Maybe the issue is that there is a disconnect between being a computer science major and teaching students to code. There is an expectation that if you are taking the engineering course, you are trying to be a computer science engineer, and they test for that. This leaves no room for students who simply want to see what computer science is all about. Not once before this class would I have ever thought I would use computer science in my life, and now I can’t believe how many doors even this minimal knowledge has opened for me. Why is it that the traditional engineering program has to have such an unaccepting environment?

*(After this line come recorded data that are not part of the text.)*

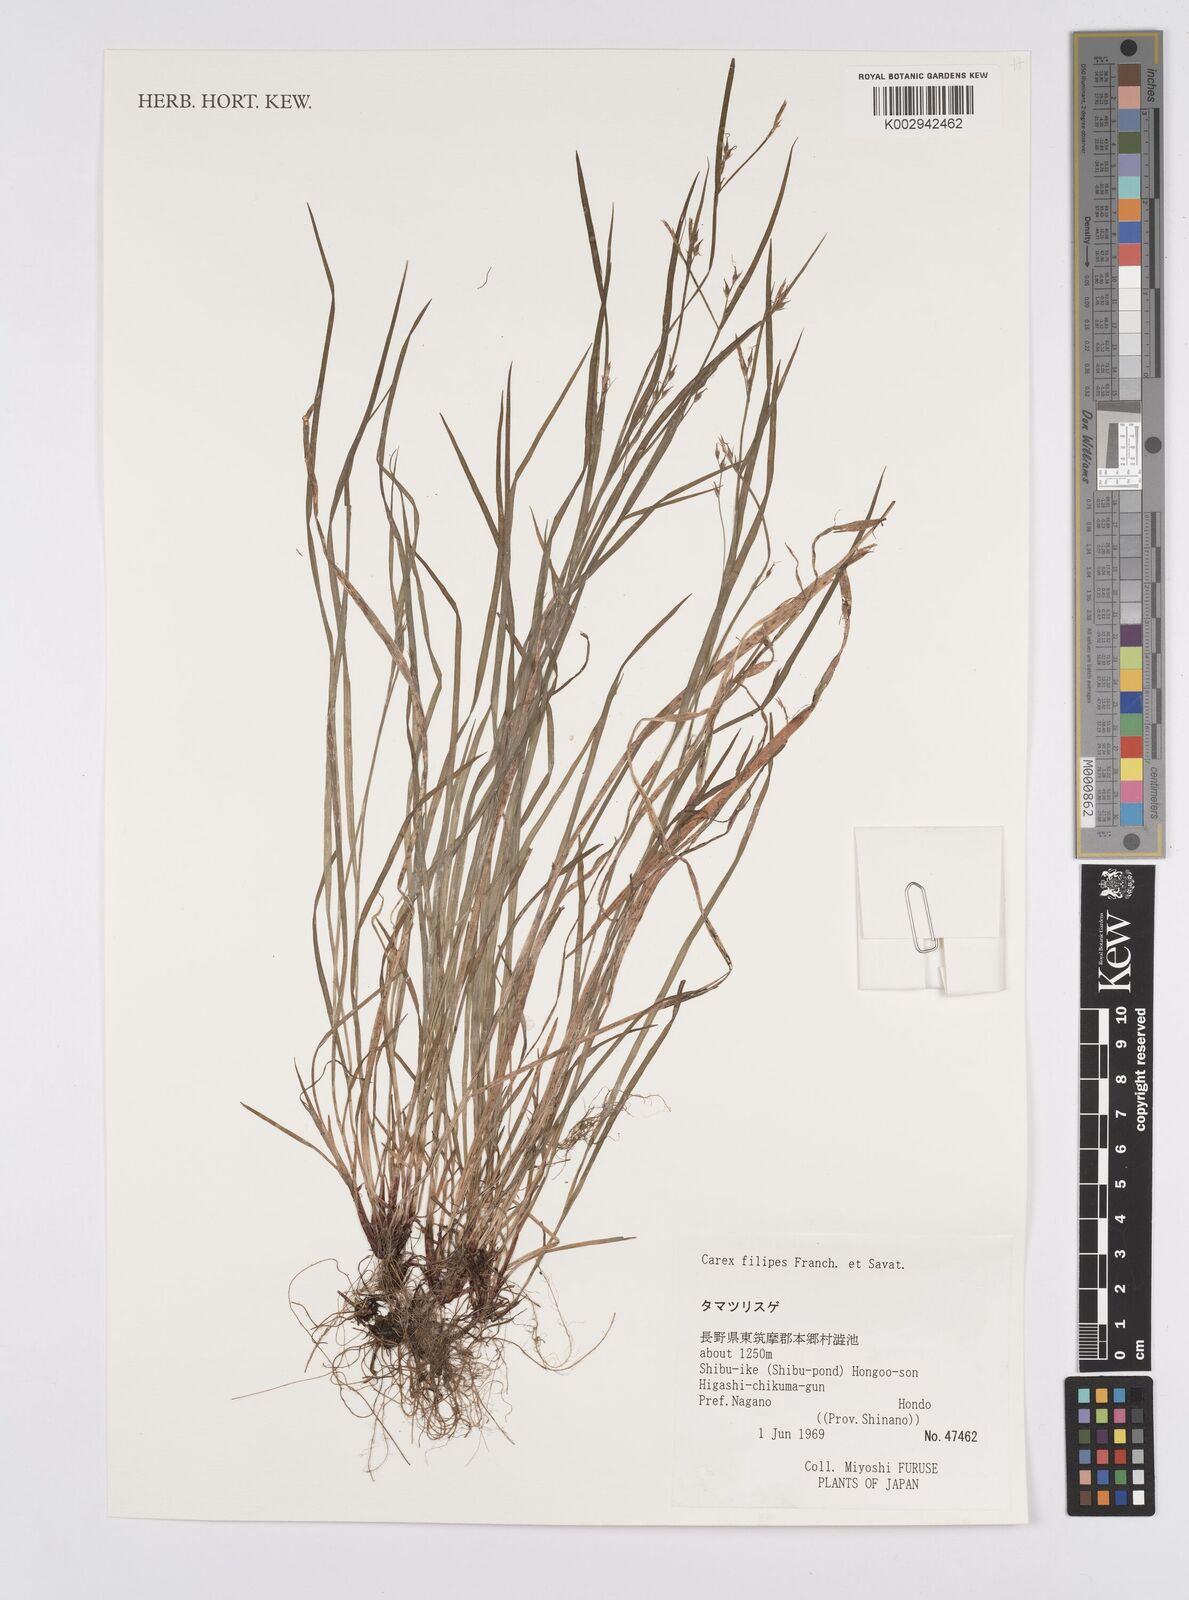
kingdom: Plantae
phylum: Tracheophyta
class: Liliopsida
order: Poales
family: Cyperaceae
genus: Carex
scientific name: Carex filipes
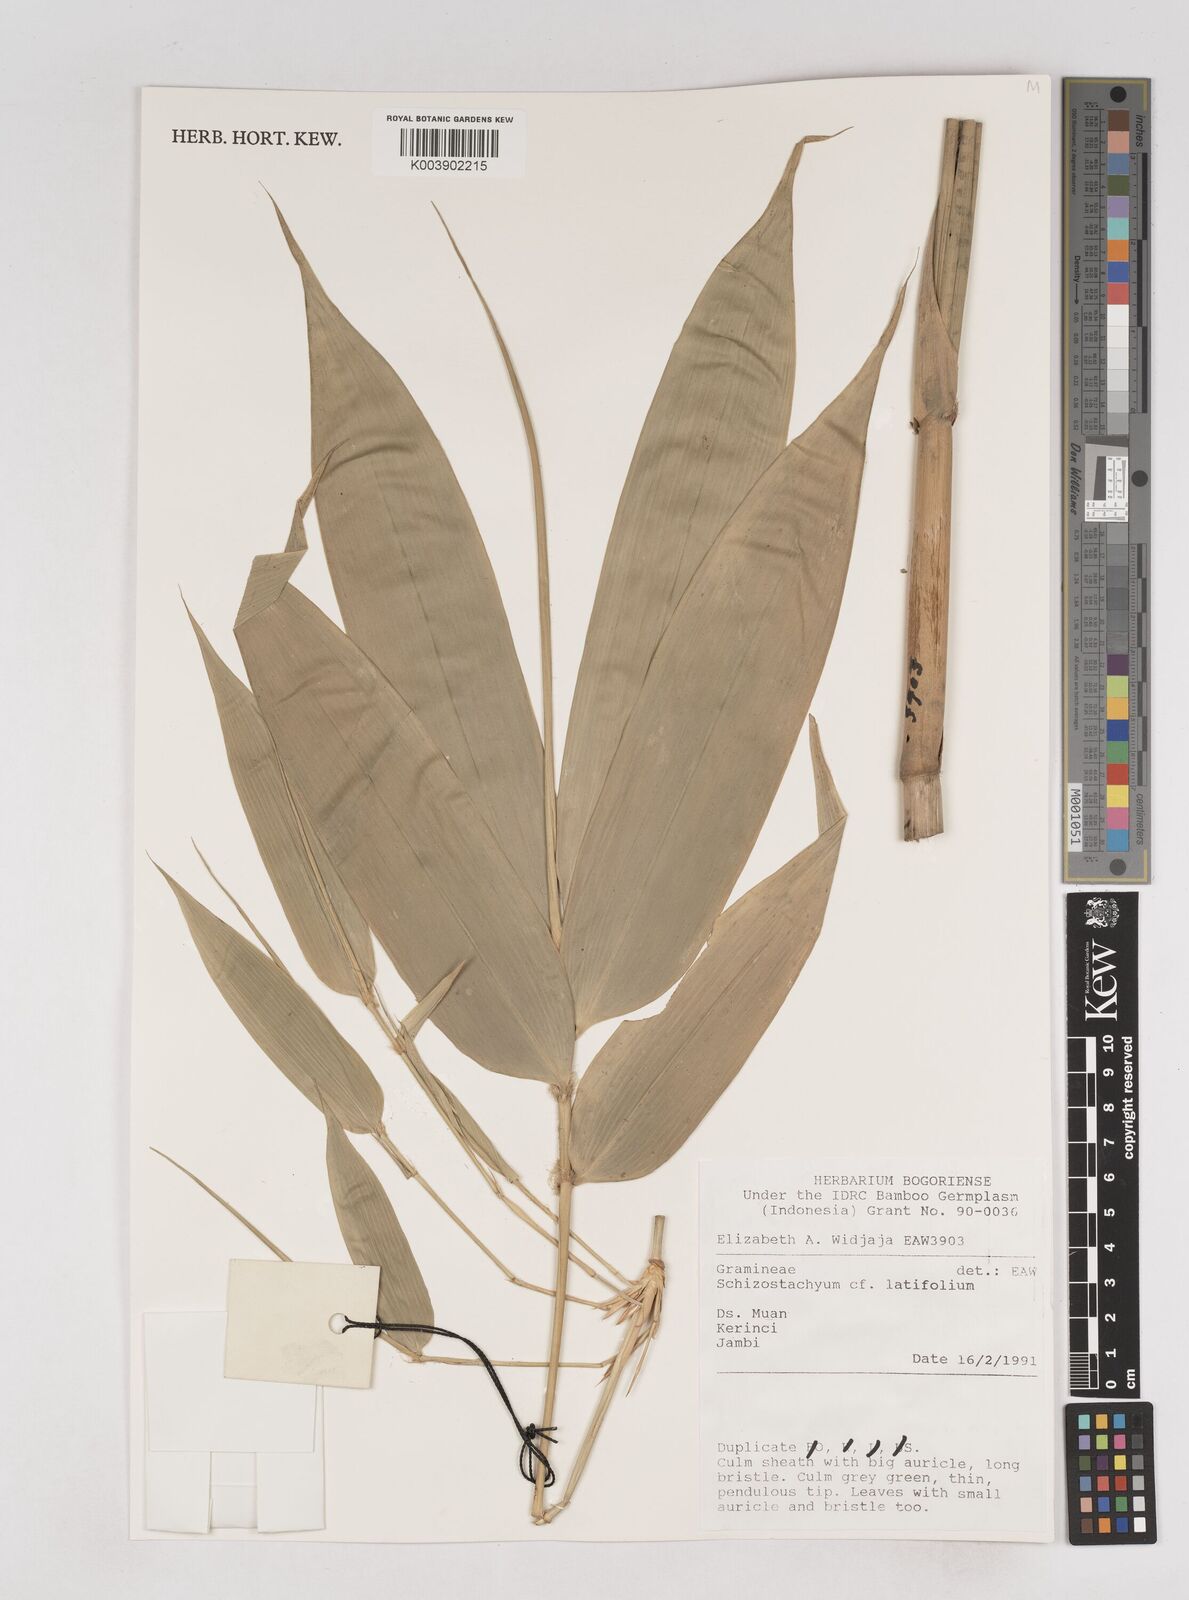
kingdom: Plantae
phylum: Tracheophyta
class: Liliopsida
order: Poales
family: Poaceae
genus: Schizostachyum
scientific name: Schizostachyum latifolium
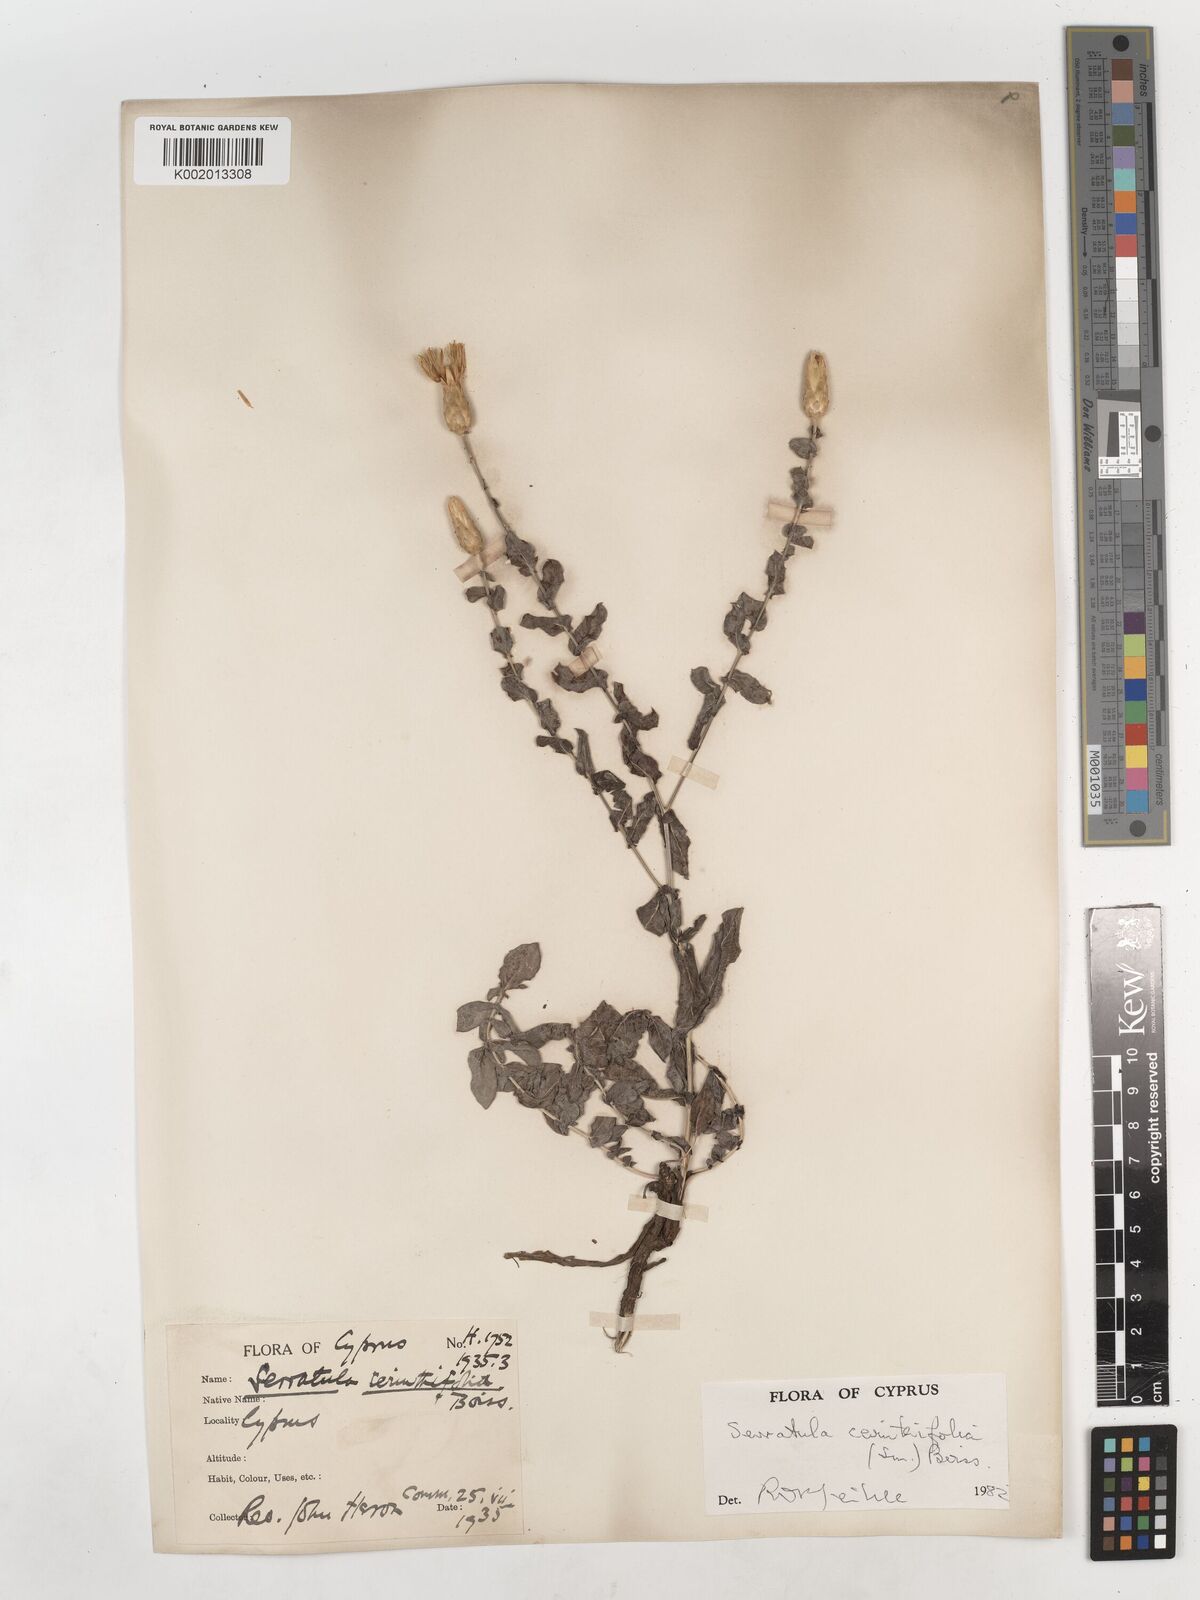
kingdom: Plantae
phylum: Tracheophyta
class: Magnoliopsida
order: Asterales
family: Asteraceae
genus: Klasea
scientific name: Klasea cerinthifolia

My personal issue with all of this is I was never even encouraged to give it a try. Not in middle school, not in high school, and definitely not in college. I wasn’t an engineer, it wasn’t my business. As it turns out, I’m pretty good at Python, and I enjoy it more than any other subject I have taken in college. It’s too bad no one pushed me to give it a shot earlier. It’s too bad I had to get so frustrated from being out of the loop that I took the class out of spite.

Maybe we need more engineers who take a stand and who aren’t willing to put up with the unnecessary stress that is prerequisite to engineering degree. Maybe then we would have a more inclusive community with more collaborative and interdisciplinary learning that so many engineering schools preach about and are starving for. Maybe we should have more inclusion in tech.